Interdisciplinary consortium aims to develop intelligent adaptive storage systems
Credit: ill./©: ADMIRE project
Fourteen institutions from six European countries are developing a new adaptive storage system for high-performance computing within the ADMIRE project. Their aim is to significantly improve the runtime of applications in fields such as weather forecasting, molecular dynamics, turbulence modeling, cartography, brain research, and software cataloging. Coordinated by the University Carlos III of Madrid (UC3M), the project is being funded by the European High-Performance Computing Joint Undertaking (EuroHPC JU) and the participating states.
Processing vast amounts of data, as often required for artificial intelligence, is one of the driving forces behind the concept of high-performance computers – a trend that is questioning the traditional design that mainly focused on computationally intensive tasks. Their flat storage hierarchies with a central parallel file system are proving to be increasingly inadequate. New technologies providing fast, non-volatile, and at the same time energy-efficient bulk storage open up opportunities to meet the needs of data-intensive applications. However, there is a current lack of adequate control mechanisms for the available resources and specifically tailored file systems to realize this potential.
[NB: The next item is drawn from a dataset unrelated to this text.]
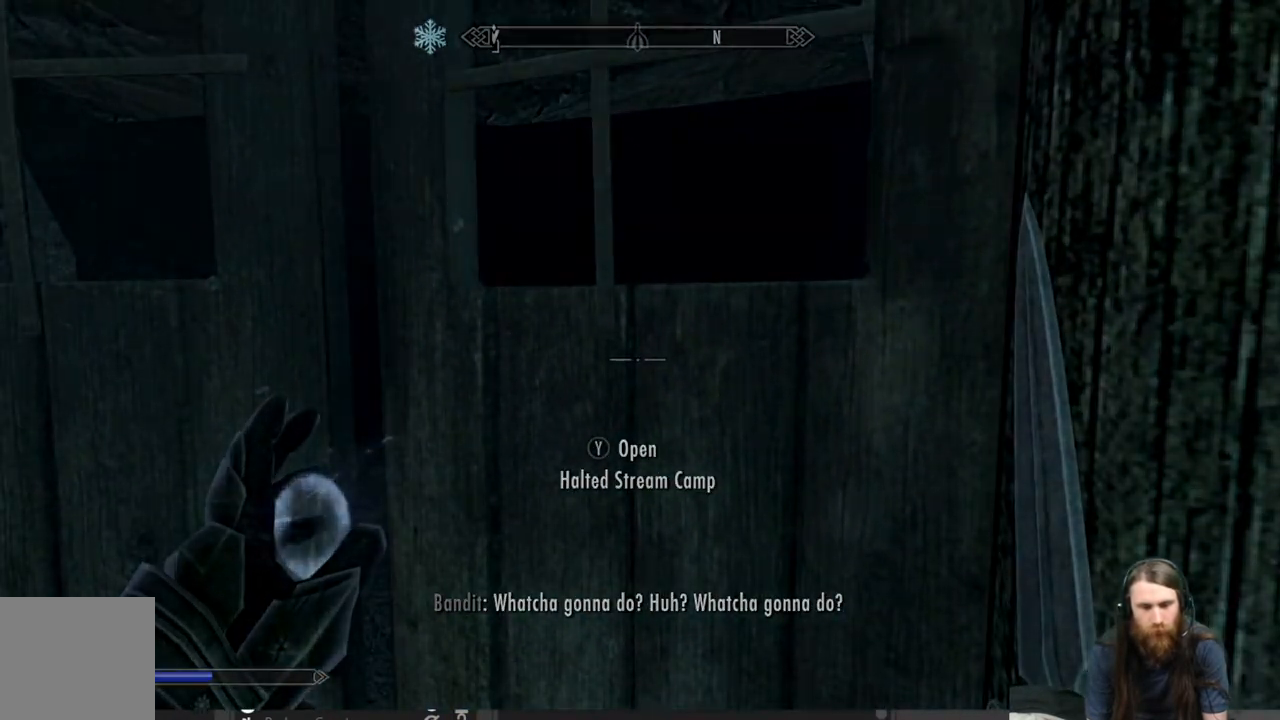
{"buttons": [], "left_stick": "center", "right_stick": "center", "events": []}
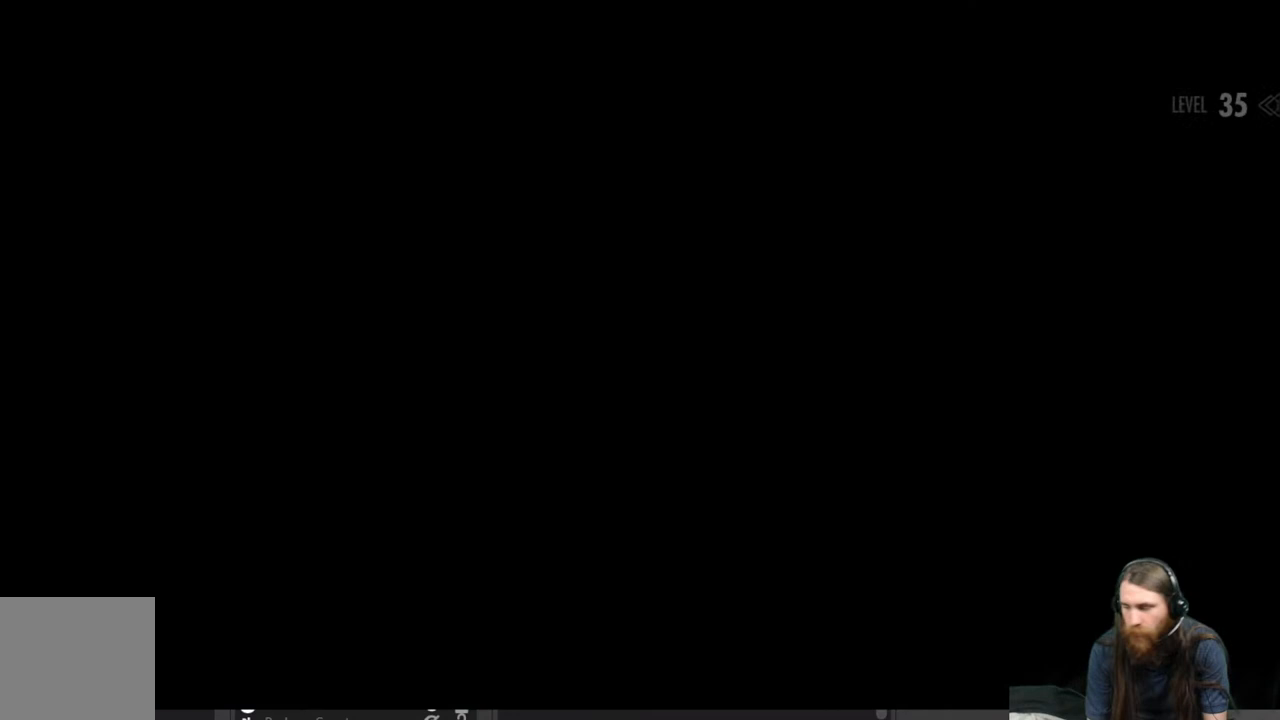
{"buttons": [], "left_stick": "center", "right_stick": "center", "events": []}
Solving this challenge is the main goal of the European ADMIRE project.
The ADMIRE software stack and applications
Four German institutions are playing major roles in the project and will work on various components of the overall ADMIRE system over the next three years.
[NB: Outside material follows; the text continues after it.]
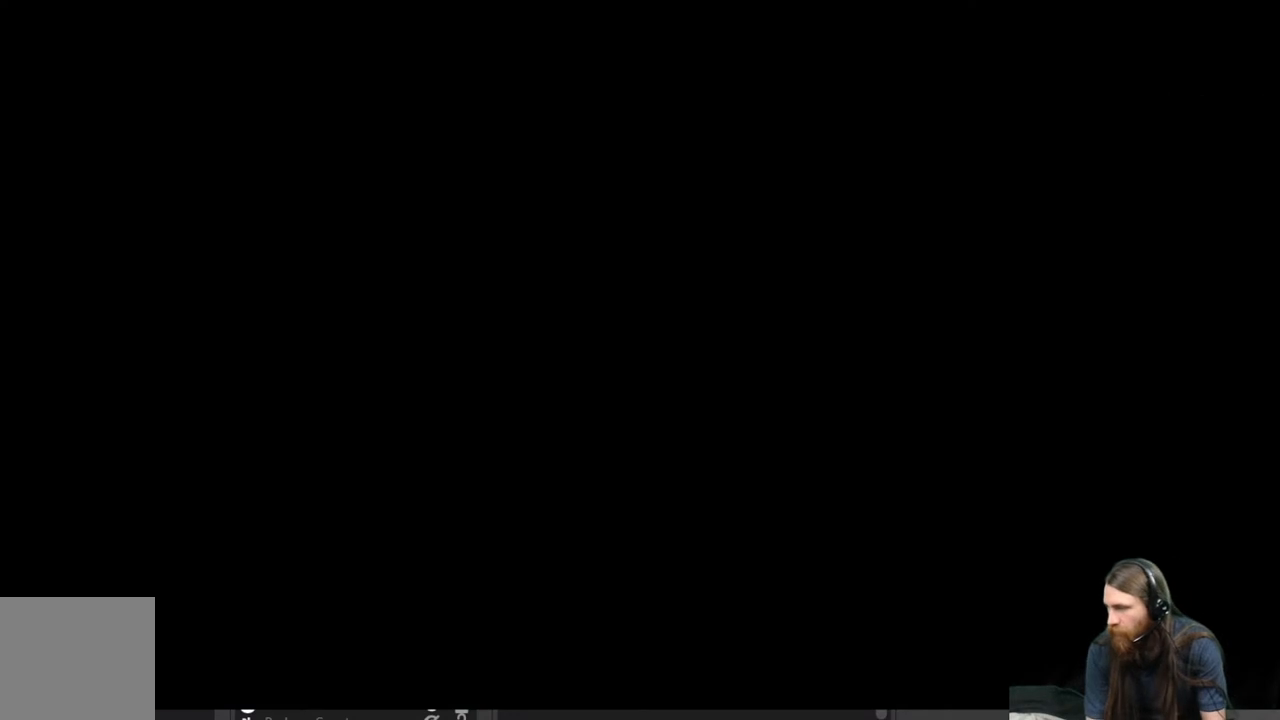
{"buttons": [], "left_stick": "center", "right_stick": "center", "events": []}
* Johannes Gutenberg University Mainz (JGU):
Researchers at JGU are focusing on so-called ad hoc storage systems, which will be controlled by the overall ADMIRE system when required by applications. With ad hoc storage systems, the central parallel file system load can be decreased while allowing considerably higher data and metadata throughputs. Therefore, these file systems can help meet the I/O requirements of a wide variety of applications. JGU’s contribution will center around the GekkoFS file system, which has already been developed in previous projects. In the ADMIRE project, GekkoFS will be extended to meet the needs of modern high-performance computing applications with regard to their semantical and consistency requirements and their I/O access patterns, among others. As a result, the file system can provide the best possible I/O performance and react dynamically to decisions made by the ADMIRE system.
* Technical University of Darmstadt:
TU Darmstadt develops algorithms and tools to adjust the resources used by a program during runtime in such a way that both the runtime of individual programs and the processing capacity of the overall system are optimized. Extra-P, a performance modeling tool created by TU Darmstadt during previous projects, will be extended as part of ADMIRE to include a functionality for modeling I/O.
* Forschungszentrum Jülich:
The Jülich Supercomputing Center (JSC) at Forschungszentrum Jülich generates scalable and efficient processing workflows for Earth Observation (EO) applications based on machine learning and deep learning methods. As their contribution to ADMIRE, the JSC will optimize the I/O performance of entire processing pipelines, which will then be able to automatically update existing land use maps by analyzing a real-time captured series of multi-spectral satellite images. The new ADMIRE software stack will speed up the access to and analysis of data in the processing stages from data ingestion to end products. The JSC aims to make available efficient EO processing workflows that can process huge amounts of remote sensor data from multiple sources in operational scenarios to provide decision-makers with clear-cut, up-to-date, and useful information.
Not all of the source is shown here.